### Description of the task
What you write should match, word for word, the lines from the one containing "kettle: present [229,62,278,126]" through the end of the data, with no pictures.

---------- Material for this task

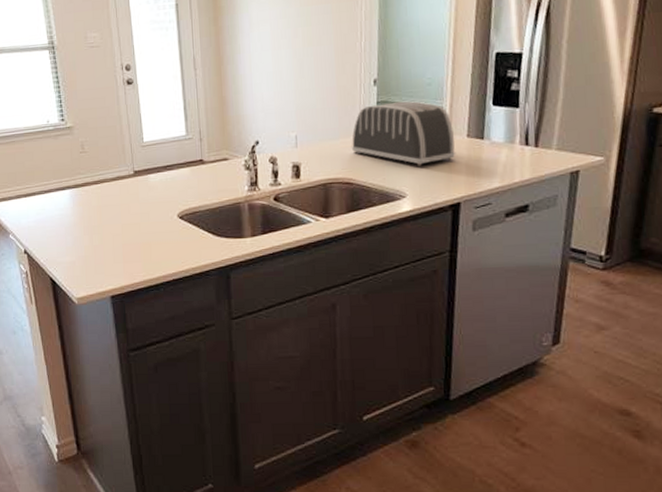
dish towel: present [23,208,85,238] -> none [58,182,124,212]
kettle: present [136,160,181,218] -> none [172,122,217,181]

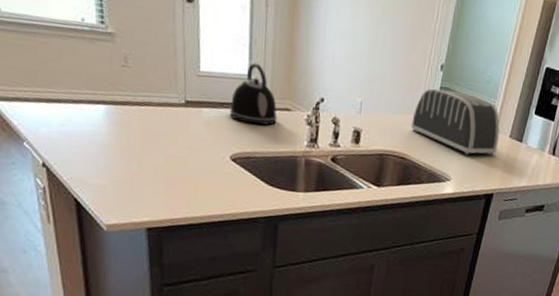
kettle: none [172,122,217,181] -> present [229,62,278,126]

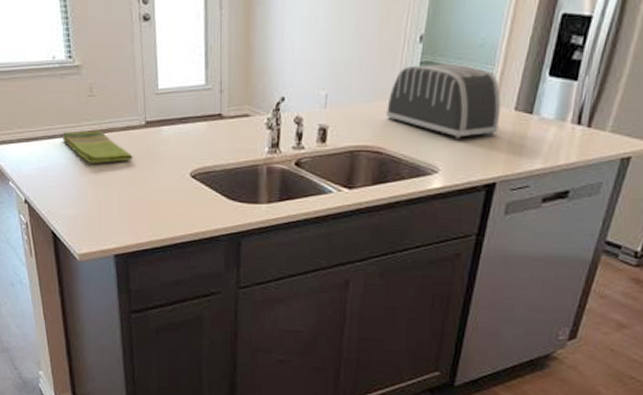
dish towel: none [91,98,171,137] -> present [63,130,133,163]
kettle: present [229,62,278,126] -> none [187,71,236,136]

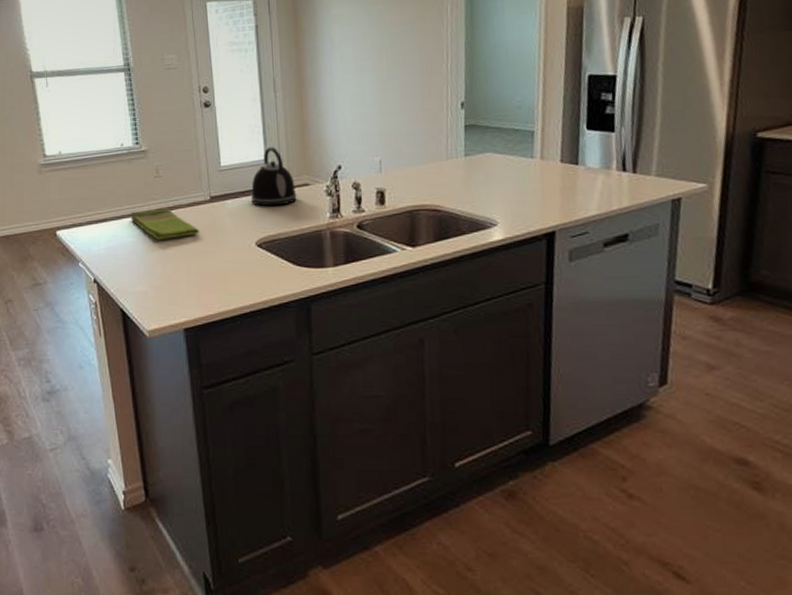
kettle: none [187,71,236,136] -> present [250,146,297,207]
toaster: present [385,63,501,139] -> none [438,125,550,193]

--------------------

### Answer to this exercise
kettle: present [229,62,278,126] -> none [187,71,236,136]

kettle: none [187,71,236,136] -> present [250,146,297,207]
toaster: present [385,63,501,139] -> none [438,125,550,193]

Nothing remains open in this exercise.